Ferrocenium tetrafluoroborate is an organometallic compound with the formula [Fe(C_{5}H_{5})_{2}]BF_{4}. This salt is composed of the cation [Fe(C_{5}H_{5})_{2}]^{+} and the tetrafluoroborate anion (BF_{4}^{−}). The related hexafluorophosphate is also a popular reagent with similar properties. The ferrocenium cation is often abbreviated Fc^{+} or Cp_{2}Fe^{+}. The salt is deep blue in color and paramagnetic.

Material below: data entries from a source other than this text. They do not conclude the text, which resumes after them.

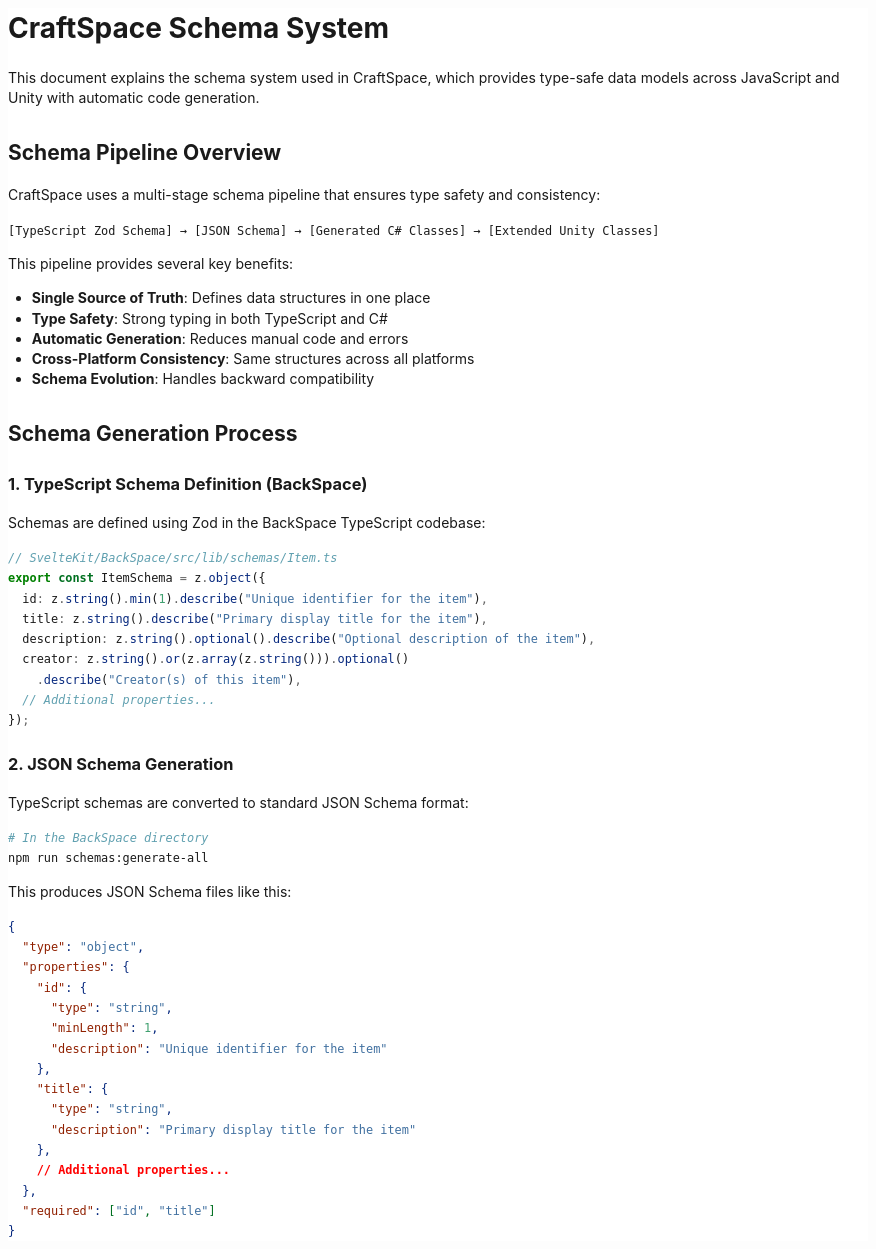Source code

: # CraftSpace Schema System

This document explains the schema system used in CraftSpace, which provides type-safe data models across JavaScript and Unity with automatic code generation.

## Schema Pipeline Overview

CraftSpace uses a multi-stage schema pipeline that ensures type safety and consistency:

```
[TypeScript Zod Schema] → [JSON Schema] → [Generated C# Classes] → [Extended Unity Classes]
```

This pipeline provides several key benefits:
- **Single Source of Truth**: Defines data structures in one place
- **Type Safety**: Strong typing in both TypeScript and C#
- **Automatic Generation**: Reduces manual code and errors
- **Cross-Platform Consistency**: Same structures across all platforms
- **Schema Evolution**: Handles backward compatibility

## Schema Generation Process

### 1. TypeScript Schema Definition (BackSpace)

Schemas are defined using Zod in the BackSpace TypeScript codebase:

```typescript
// SvelteKit/BackSpace/src/lib/schemas/Item.ts
export const ItemSchema = z.object({
  id: z.string().min(1).describe("Unique identifier for the item"),
  title: z.string().describe("Primary display title for the item"),
  description: z.string().optional().describe("Optional description of the item"),
  creator: z.string().or(z.array(z.string())).optional()
    .describe("Creator(s) of this item"),
  // Additional properties...
});
```

### 2. JSON Schema Generation

TypeScript schemas are converted to standard JSON Schema format:

```bash
# In the BackSpace directory
npm run schemas:generate-all
```

This produces JSON Schema files like this:

```json
{
  "type": "object",
  "properties": {
    "id": {
      "type": "string",
      "minLength": 1,
      "description": "Unique identifier for the item"
    },
    "title": {
      "type": "string",
      "description": "Primary display title for the item"
    },
    // Additional properties...
  },
  "required": ["id", "title"]
}
```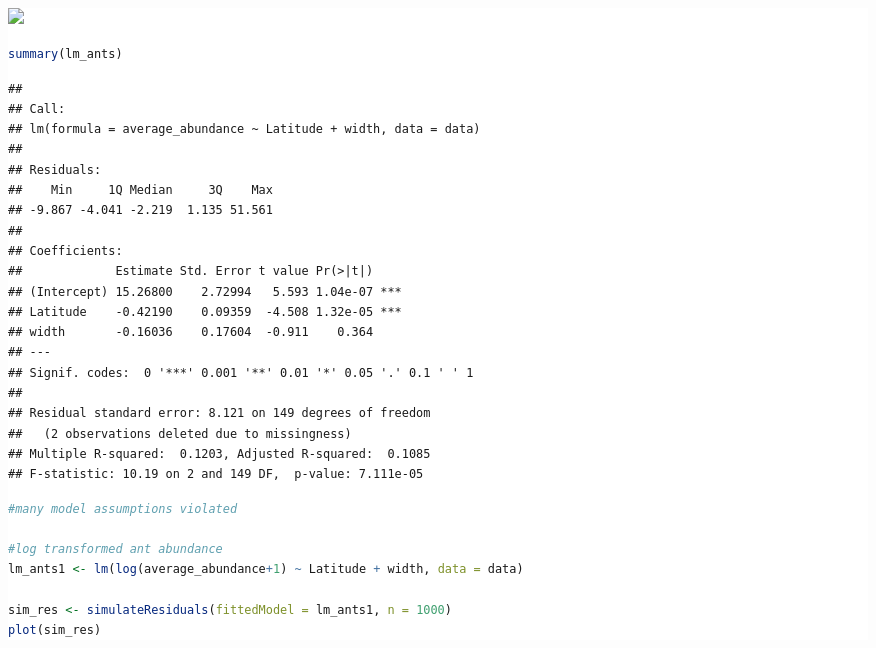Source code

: ![](README_files/figure-gfm/linear%20models-9.png)

``` r
summary(lm_ants)
```

    ## 
    ## Call:
    ## lm(formula = average_abundance ~ Latitude + width, data = data)
    ## 
    ## Residuals:
    ##    Min     1Q Median     3Q    Max 
    ## -9.867 -4.041 -2.219  1.135 51.561 
    ## 
    ## Coefficients:
    ##             Estimate Std. Error t value Pr(>|t|)    
    ## (Intercept) 15.26800    2.72994   5.593 1.04e-07 ***
    ## Latitude    -0.42190    0.09359  -4.508 1.32e-05 ***
    ## width       -0.16036    0.17604  -0.911    0.364    
    ## ---
    ## Signif. codes:  0 '***' 0.001 '**' 0.01 '*' 0.05 '.' 0.1 ' ' 1
    ## 
    ## Residual standard error: 8.121 on 149 degrees of freedom
    ##   (2 observations deleted due to missingness)
    ## Multiple R-squared:  0.1203, Adjusted R-squared:  0.1085 
    ## F-statistic: 10.19 on 2 and 149 DF,  p-value: 7.111e-05

``` r
#many model assumptions violated

#log transformed ant abundance
lm_ants1 <- lm(log(average_abundance+1) ~ Latitude + width, data = data)

sim_res <- simulateResiduals(fittedModel = lm_ants1, n = 1000)
plot(sim_res)
```
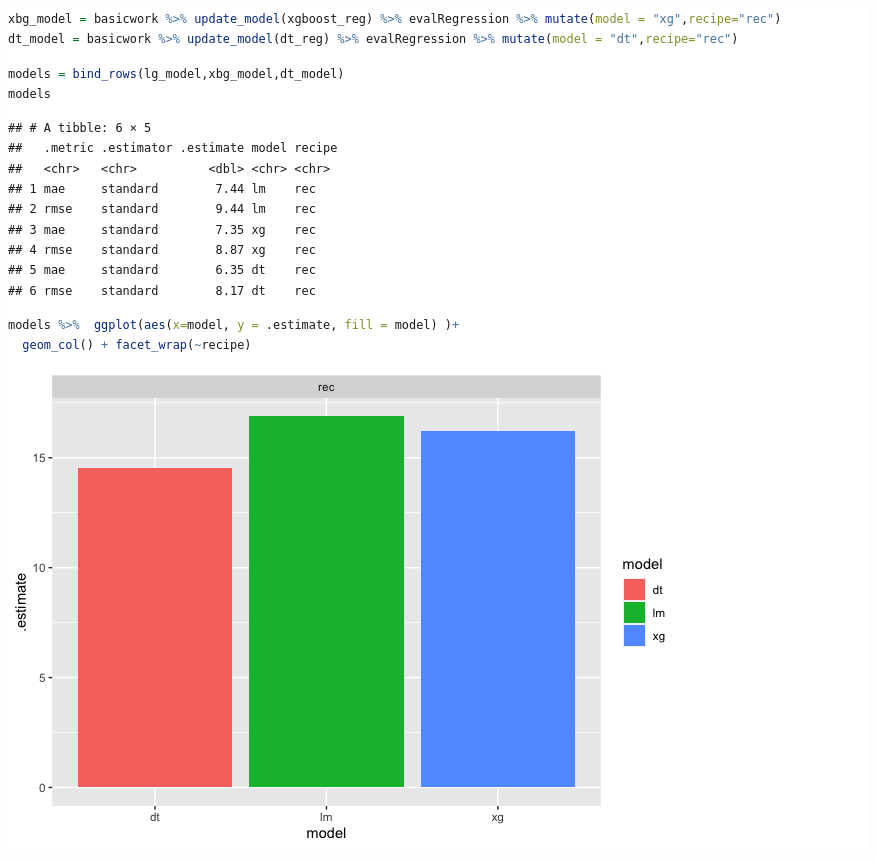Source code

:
 ``` r
xbg_model = basicwork %>% update_model(xgboost_reg) %>% evalRegression %>% mutate(model = "xg",recipe="rec")
dt_model = basicwork %>% update_model(dt_reg) %>% evalRegression %>% mutate(model = "dt",recipe="rec")
```

``` r
models = bind_rows(lg_model,xbg_model,dt_model)
models
```

    ## # A tibble: 6 × 5
    ##   .metric .estimator .estimate model recipe
    ##   <chr>   <chr>          <dbl> <chr> <chr> 
    ## 1 mae     standard        7.44 lm    rec   
    ## 2 rmse    standard        9.44 lm    rec   
    ## 3 mae     standard        7.35 xg    rec   
    ## 4 rmse    standard        8.87 xg    rec   
    ## 5 mae     standard        6.35 dt    rec   
    ## 6 rmse    standard        8.17 dt    rec

``` r
models %>%  ggplot(aes(x=model, y = .estimate, fill = model) )+
  geom_col() + facet_wrap(~recipe)
```

![](aapl-predictor-model_files/figure-gfm/unnamed-chunk-32-1.png)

Ferrocenium salts are one-electron oxidizing agents, and the reduced product, ferrocene, is inert and often readily separated from ionic products. The ferrocene–ferrocenium couple is used as a reference in electrochemistry, though its standard potential is dependent on specific electrochemical conditions.

==Preparation==
Commercially available, this compound may be prepared by oxidizing ferrocene typically with ferric salts followed by addition of fluoroboric acid. A variety of other oxidants work well also, such as nitrosyl tetrafluoroborate. Many analogous ferrocenium salts are known.

==Structure==
According to X-ray crystallography, the structures of the metallocene component of FcBF_{4} and the parent ferrocene are very similar. The Fe−C distances in the cation are 209.5 pm, about 2% longer than the Fe−C distances in ferrocene.